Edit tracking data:

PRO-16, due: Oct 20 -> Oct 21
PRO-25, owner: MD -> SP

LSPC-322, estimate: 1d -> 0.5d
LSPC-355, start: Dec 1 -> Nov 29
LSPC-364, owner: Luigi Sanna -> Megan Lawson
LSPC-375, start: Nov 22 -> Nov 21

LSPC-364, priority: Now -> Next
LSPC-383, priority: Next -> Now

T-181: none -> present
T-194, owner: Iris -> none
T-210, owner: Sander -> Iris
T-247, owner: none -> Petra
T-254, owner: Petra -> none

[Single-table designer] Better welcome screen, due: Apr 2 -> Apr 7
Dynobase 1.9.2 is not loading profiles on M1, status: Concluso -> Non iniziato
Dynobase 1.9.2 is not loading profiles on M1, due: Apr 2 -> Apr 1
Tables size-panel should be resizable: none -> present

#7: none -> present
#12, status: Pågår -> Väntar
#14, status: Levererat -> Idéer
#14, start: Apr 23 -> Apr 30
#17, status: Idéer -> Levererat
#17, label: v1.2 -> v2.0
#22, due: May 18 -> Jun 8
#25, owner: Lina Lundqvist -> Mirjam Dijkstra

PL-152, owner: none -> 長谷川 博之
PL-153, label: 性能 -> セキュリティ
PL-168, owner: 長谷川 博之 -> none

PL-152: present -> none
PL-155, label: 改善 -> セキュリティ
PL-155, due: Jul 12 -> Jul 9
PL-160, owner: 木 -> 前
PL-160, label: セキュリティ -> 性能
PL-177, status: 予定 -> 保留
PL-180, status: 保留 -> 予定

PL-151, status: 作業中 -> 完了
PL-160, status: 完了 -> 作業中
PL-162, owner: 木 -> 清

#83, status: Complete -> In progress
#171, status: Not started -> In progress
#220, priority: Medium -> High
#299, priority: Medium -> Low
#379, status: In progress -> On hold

Problem details :: Write out exactly the lines of the entries above that run from the line containing "PL-151, status: 作業中 -> 完了" through the last line, including both.

Answer space ::
PL-151, status: 作業中 -> 完了
PL-160, status: 完了 -> 作業中
PL-162, owner: 木 -> 清

#83, status: Complete -> In progress
#171, status: Not started -> In progress
#220, priority: Medium -> High
#299, priority: Medium -> Low
#379, status: In progress -> On hold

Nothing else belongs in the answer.